Dışişleri Bakanı Hakan Fidan, TRT World yayınında yaptığı açıklamalarda 10 Mart mutabakatına ilişkin dikkat çeken değerlendirmelerde bulundu. Suriye’de devrim sonrası ortaya çıkan tabloyu ele alan Fidan, SDG adını kullanan terör örgütü PKK/YPG’nin Suriye ordusuna entegrasyon sürecine ilişkin uyarılarda bulundu.
Bakan Fidan, SDG’nin mutabakata bağlı kalması gerektiğini vurgulayarak, sürecin ağır ilerlemesinden duyulan rahatsızlığı dile getirdi. Türkiye’nin askeri yöntemlere başvurmak istemediğini belirten Fidan, buna rağmen ilgili aktörlerin sabrının giderek azaldığını söyledi.
Fidan, “Terör örgütü SDG gecikmeden mutabakata uymalı. Yeniden askeri güç kullanılmasından yana değiliz. Şam yönetimiyle SDG arasındaki entegrasyonun diyalog yoluyla çözülmesini umuyoruz” ifadelerini kullandı.
“SDG ZAMAN KAZANMAYA ÇALIŞIYOR”
Sürecin yavaş ilerlediğine dikkat çeken Fidan, bazı tarafların SDG’nin zaman kazanmaya çalıştığını düşündüğünü belirtti. Örgütün yeni bir bölgesel kriz ya da farklı jeopolitik gelişmeleri fırsat olarak görme ihtimaline işaret eden Fidan, bu durumun kabul edilemez olduğunu vurguladı.
Amerikalı muhatapların da entegrasyon sürecinin tamamlanması gerektiğinin farkında olduğunu söyleyen Fidan, bunun Suriye’nin toprak bütünlüğü ve egemenliği açısından zorunlu olduğunu dile getirdi.
“TEK DEVLETTE BİRDEN FAZLA SİLAHLI YAPI OLAMAZ”

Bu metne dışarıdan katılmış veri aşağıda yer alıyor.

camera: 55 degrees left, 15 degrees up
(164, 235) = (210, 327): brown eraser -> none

Suriye’de muhalefete bağlı unsurların Savunma Bakanlığı çatısı altında birleştiğini hatırlatan Fidan, SDG’nin bu yapının dışında kaldığını ifade etti. Bir devlette farklı otoritelere bağlı silahlı grupların bulunamayacağını belirten Fidan, bunun ulusal birlik açısından temel bir ilke olduğunu söyledi.
“ASKERİ ÇÖZÜM İSTEMİYORUZ, DİYALOG ÖNCELİĞİMİZ”

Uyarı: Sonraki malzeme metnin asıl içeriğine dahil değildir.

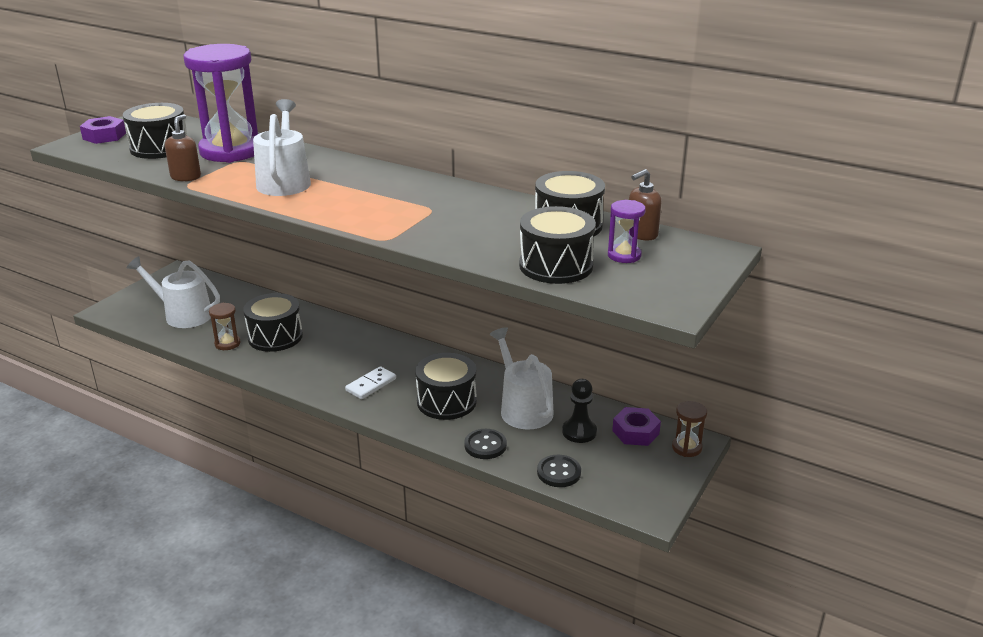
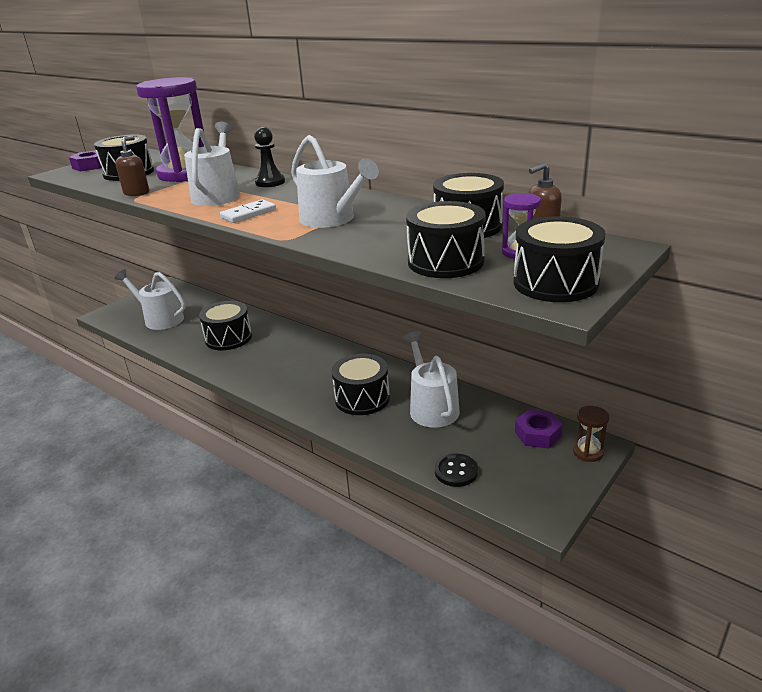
camera: 10 degrees right, 0 degrees up
(227, 343) = (188, 343): brown hourglass -> none
(371, 385) = (298, 381): white domino -> white domino (248, 214)
(425, 215) = (332, 219): none -> white watering can
(485, 445) = (389, 441): black button -> none
(579, 432) = (482, 432): black pawn -> black pawn (270, 182)
(662, 288) = (555, 283): none -> black drum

Türkiye’nin tercihinin barışçıl yöntemler olduğunu vurgulayan Bakan Fidan, mutabakatın ihlal edilmesini istemediklerini ve sürecin diyalogla tamamlanmasını beklediklerini ifade etti. Ancak gecikmelerin devam etmesi halinde sabrın daha da azalacağını da açık şekilde dile getirdi.
DEAŞ’A KARŞI ORTAK MÜCADELE VURGUSU
Fidan, askeri yöntemlerden kaçınmak istediklerini belirtirken, Suriye’de iç savaşın sona ermesi ve Şam yönetiminin güçlenmesiyle birlikte bölgesel iş birliğinin arttığını söyledi. Bir iş birliği mekanizması bulunduğu sürece DEAŞ tehdidiyle etkin mücadele edilebileceğini ifade etti.

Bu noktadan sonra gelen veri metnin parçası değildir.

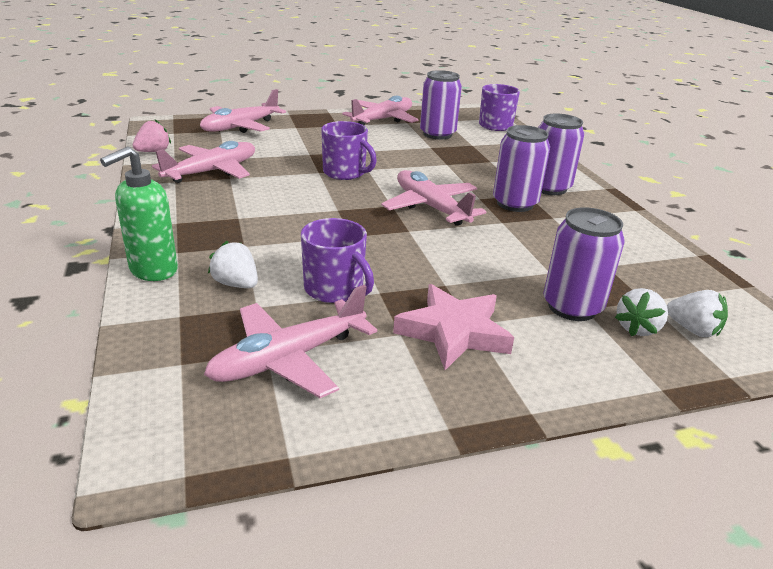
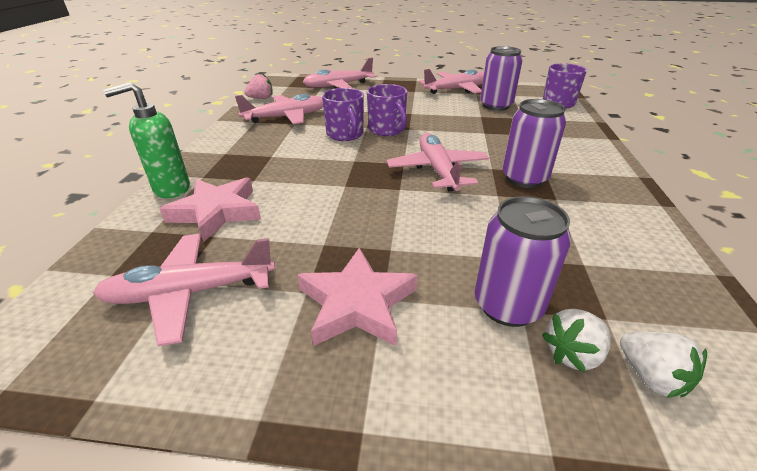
camera: 25 degrees right, 5 degrees up
(236, 284) = (216, 212): white strawberry -> pink star
(335, 289) = (288, 233): purple mug -> purple mug (345, 135)
(549, 188) = (573, 168): purple can -> none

“40 YILLIK TERÖRLE MÜCADELE DENEYİMİMİZ VAR”
Türkiye’nin terörle mücadelede uzun yıllara dayanan birikime sahip olduğunu vurgulayan Fidan, PKK ve diğer terör örgütlerine karşı yürütülen mücadelenin DEAŞ tehdidine karşı da önemli bir altyapı oluşturduğunu belirtti.
Türkiye’nin ABD ve bölge ülkeleriyle birlikte ortak bir DEAŞ karşıtı gündem yürüttüğünü kaydeden Fidan, “Hiçbir terörist unsurun Suriye halkını ve devletini yeniden toparlanma sürecinden saptırmasına izin verilmemeli” dedi.